Realtional asethetic (Nicholas Bourriaud, 2002) refers to how the asethetic of the work itself creates a space that allows the audience to connect and respond to it. This can be related to how Korsakow films rely on the audience’s involvement in order to be viewed as it relies on the audience clicking on the possible videos presented as previews on the main frame. This brings the audience closer to the work as they create their own meaning of the associations formed between clips by choosing which clip they would like to view next.

She also discusses how categorical links are used in poetic documentary to draw relationships between elements. This is also evident in Korsakow films as they require the makers to categorise their clips by using in and out keywords to create patterns and form relationships between vision that may not be normally associated.

In her discussion of associational form she demonstrates how relationships are created through “conceptual alignment, emotional impact, visual similarities and territories of gesture” going on to say that they create relationships between elements that are more emotional than logical. This reminds me of last week’s Matt Soar reading in which he states that he believes the patterns (keywords) in Korsakow films should describe the meaning of the clips rather than their aesthetic. With saying that, how would we as media practitioners create emotional links between our ‘noticings’ rather than grouping them in a logical way? Would it require more planning when making a K-film, rather than the find and shoot process that we used for our sketch films? Would we plan what we would film, or just plan the keywords to reflect an emotion? Or would we centre our K-film around a particular emotion?

The questions that these ideas raise suggests to me that if used in this way, we would be thinking more about the audience and how we want them to feel while watching our K-films. This contradicts Adrian’s point that we should be making our films for ourselves and not have the audience in mind. It also contradicts the idea discussed by Frankham (and has been mentioned by other academics aswell) that the audience would be able to form their own meaning from poetic documentaries and the relationships created by patterns in K-films. “The potential for a more keenly felt and critical engagement may be enabled by relinquishing absolute control over the way the work is read” (Frankham) – describes just how K-films allow the audience to engage with the work in their own way and take their own perception from it.

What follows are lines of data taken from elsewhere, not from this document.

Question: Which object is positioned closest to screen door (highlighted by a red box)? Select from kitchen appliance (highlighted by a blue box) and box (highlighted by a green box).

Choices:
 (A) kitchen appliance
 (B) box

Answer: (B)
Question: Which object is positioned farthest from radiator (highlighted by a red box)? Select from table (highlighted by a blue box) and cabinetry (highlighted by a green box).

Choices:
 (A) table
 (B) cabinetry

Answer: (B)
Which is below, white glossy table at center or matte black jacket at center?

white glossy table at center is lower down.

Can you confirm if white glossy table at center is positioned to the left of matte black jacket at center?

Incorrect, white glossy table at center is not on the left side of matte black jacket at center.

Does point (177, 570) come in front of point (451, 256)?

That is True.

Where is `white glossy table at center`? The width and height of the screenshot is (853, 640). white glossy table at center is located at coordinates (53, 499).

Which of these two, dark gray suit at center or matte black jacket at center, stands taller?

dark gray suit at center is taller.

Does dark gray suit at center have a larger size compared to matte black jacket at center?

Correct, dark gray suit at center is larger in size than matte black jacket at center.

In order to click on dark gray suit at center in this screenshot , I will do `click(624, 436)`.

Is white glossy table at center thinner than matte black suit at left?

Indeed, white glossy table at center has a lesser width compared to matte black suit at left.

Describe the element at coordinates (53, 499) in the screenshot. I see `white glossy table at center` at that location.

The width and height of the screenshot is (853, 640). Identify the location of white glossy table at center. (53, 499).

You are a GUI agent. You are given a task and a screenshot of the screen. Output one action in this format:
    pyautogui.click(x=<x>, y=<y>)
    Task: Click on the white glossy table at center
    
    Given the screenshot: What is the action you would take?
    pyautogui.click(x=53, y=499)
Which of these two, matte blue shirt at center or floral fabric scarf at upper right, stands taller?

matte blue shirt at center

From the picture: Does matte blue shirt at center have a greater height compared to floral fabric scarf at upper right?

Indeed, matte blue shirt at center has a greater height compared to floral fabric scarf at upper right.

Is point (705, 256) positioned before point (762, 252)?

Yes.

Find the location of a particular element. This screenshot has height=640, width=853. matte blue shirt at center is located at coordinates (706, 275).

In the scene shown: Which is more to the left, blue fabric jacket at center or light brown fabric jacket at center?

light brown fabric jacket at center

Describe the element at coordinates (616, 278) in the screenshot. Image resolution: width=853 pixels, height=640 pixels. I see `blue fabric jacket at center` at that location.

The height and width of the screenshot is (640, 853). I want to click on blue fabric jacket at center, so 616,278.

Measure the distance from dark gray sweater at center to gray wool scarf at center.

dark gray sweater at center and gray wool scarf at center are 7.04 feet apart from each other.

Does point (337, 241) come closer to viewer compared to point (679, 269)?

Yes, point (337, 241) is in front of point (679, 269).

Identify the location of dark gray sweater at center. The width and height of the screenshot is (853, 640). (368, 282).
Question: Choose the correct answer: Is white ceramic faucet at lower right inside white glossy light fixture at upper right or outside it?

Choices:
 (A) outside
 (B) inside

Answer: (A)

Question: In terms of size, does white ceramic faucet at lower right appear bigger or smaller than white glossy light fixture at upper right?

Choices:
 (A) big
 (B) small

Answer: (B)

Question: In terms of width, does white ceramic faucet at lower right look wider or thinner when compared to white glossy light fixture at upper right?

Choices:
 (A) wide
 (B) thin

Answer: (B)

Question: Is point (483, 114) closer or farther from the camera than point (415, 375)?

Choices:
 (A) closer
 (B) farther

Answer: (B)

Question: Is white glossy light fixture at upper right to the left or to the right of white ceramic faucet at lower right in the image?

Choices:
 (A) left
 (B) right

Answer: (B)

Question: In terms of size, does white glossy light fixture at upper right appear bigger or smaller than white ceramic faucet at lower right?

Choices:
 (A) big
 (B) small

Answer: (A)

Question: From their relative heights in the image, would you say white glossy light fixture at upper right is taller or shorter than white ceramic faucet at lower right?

Another interesting point I took from the reading was Philip Rosen’s belief that a documentarian should transform raw artefacts of the world (he calls them documents) into meaningful constructions. This idea touches on the way in which we have been using Korsakow to film ‘raw artefacts’ and give them meanings through the way we construct our K-films and SNUs. As Frankham says, “in a poetic approach to documentary, the issue becomes one of finding the balance between offering a definitive, unquestionable single pathway at one extreme and presenting a loose collection of raw documents at the other. It is a process of centralizing and restricting meaning, making knowledge accessible through the ordering and contextualising of material. In effect it is the organisation of complexity.” This is evident through Korsakow as if you link your clips with keywords that offer no order or no clusters of similar clips, then they become more randomly generated and forming meaning from them can be difficult. However, if you link clips with keywords that create clusters of similar clips, more meaning can be formed by the patterns observed.

Frankham also states that poetic documentary “is a process of curating, selecting, ordering, sequencing, connecting, providing context and signalling intention.” This description can be matched to the processes we went through when making our K-films as we discussed in our tutes and is a good way to track the progress of your film.